S’éveillant à un monde dont il n’arrive pas à cerner la profondeur, Bubsy titube. Il évolue, pataud. L’instinct hérité des jeux de plates-formes le pousse à suivre les sphères qui flottent devant ses yeux. Son strabisme divergeant ne l’aide absolument pas dans sa tâche, mais malgré cela, galvanisé par un sursaut d’orgueil, le félin orange s’obstine et arrive devant le Los Angeles County Museum of Art.
On n’a jamais vu autant d’émotion dans un jeu et ça ne fait que commencer, car quand Bubsy s’engouffre dans le sanctuaire, il n’en croit pas ses yeux : il est bel et bien au seuil d’une rétrospective James Turrell. C’est incroyable tant la reproduction est fidèlement reproduite. Le lynx est émerveillé devant tant d’espace, tant de lumières, tant de reliefs. Il comprend alors la portée symbolique de l’œuvre qu’il contemple alors. Il s’interroge lui-même sur le vide et la matière. Sur ce qui est vrai et sur ce qui ne l’est pas. Sa perception est-elle encore digne de confiance ?

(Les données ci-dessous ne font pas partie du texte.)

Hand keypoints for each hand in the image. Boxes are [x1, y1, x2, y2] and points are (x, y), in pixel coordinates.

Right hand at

À l’orée de la folie, Bugsy continue son exploration de l’exposition. Chaque mur éclairé, chaque pièce de couleur, semble à la fois faire partie d’un tout et, en même temps, lui permet de mieux comprendre l’essence même de ce qui fait que le monde est monde. La lumière constitue le fondement de l’univers qu’il explore. Les formes droites, répétitives, mais toujours colorées pénètrent l’esprit de Bugsy. Elles défilent. S’enchaînent. S’enchâssent et se succèdent dans un tourbillon effréné. Il sent bien qu’il s’est élevé. Que son esprit ne se trouve plus sur le même plan d’existence que son corps. Il est l’espace. Il est la lumière.

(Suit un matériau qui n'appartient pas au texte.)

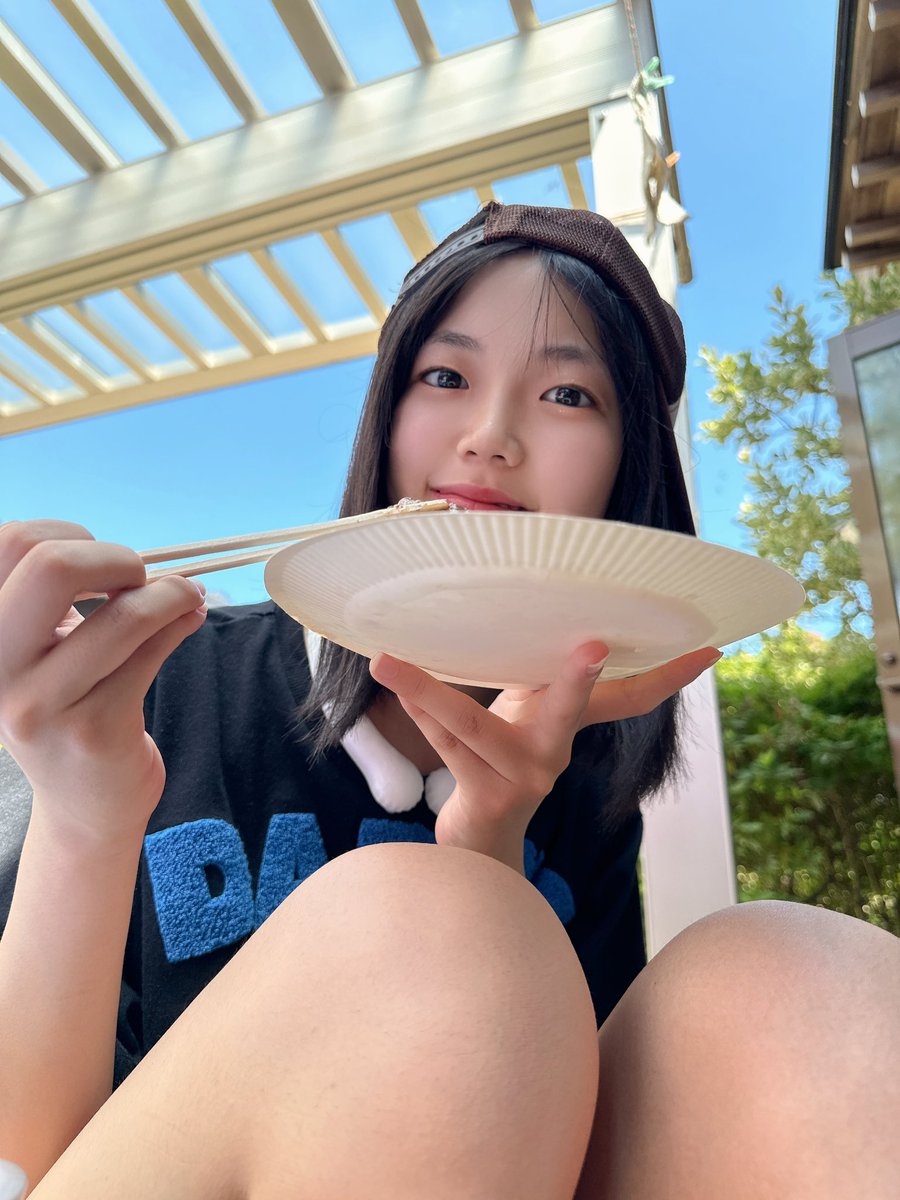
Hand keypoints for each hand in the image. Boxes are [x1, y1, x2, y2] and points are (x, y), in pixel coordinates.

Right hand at [0, 521, 207, 845]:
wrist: (84, 805)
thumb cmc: (67, 708)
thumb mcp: (40, 650)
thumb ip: (57, 597)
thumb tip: (124, 548)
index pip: (10, 543)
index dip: (67, 535)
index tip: (100, 560)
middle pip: (52, 565)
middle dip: (116, 557)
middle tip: (140, 578)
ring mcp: (43, 703)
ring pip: (124, 613)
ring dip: (171, 592)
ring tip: (186, 595)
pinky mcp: (96, 728)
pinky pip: (153, 650)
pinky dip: (182, 621)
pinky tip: (191, 617)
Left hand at [369, 643, 720, 871]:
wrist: (480, 839)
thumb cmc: (499, 757)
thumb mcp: (526, 715)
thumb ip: (539, 682)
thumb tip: (552, 621)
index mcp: (566, 727)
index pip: (630, 698)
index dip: (669, 676)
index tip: (708, 651)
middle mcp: (553, 755)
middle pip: (568, 712)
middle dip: (580, 680)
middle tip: (594, 647)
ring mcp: (521, 780)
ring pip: (472, 727)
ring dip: (427, 692)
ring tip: (388, 662)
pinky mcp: (484, 799)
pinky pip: (445, 747)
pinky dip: (415, 711)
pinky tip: (393, 682)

Puis. La prise de conscience qui le taraude. Comment se fait-il qu’il n’ait pas pu se rendre compte de tout cela avant ? Quand il n’était qu’un sprite parmi les sprites, polygone parmi les polygones. La conscience de lui qu’il a durement acquise est également une épée à double tranchant. Il faut qu’il se pardonne. Qu’il puisse oublier la vie qu’il a vécue. Une vie faite d’objectifs, de pelotes, de scores, d’ennemis à écraser. Bugsy le sent, il est au-dessus de tout ça maintenant.
Ô souffrance d’être sage parmi les ignorants ! Comment tout cela a-t-il pu arriver sans que personne réagisse ! Manipulés dans l’ombre par une force invisible et inexorable ! Envole-toi, Bugsy ! Tu sais maintenant ! Tu sais tout ! Tu sais que tu n’as plus rien à faire ici ! ENVOLE-TOI ! FUIS-NOUS ! FUIS TOUT CE QUE TU AS ÉTÉ !
> Henri tient à préciser qu’il aime bien Bugsy, lui.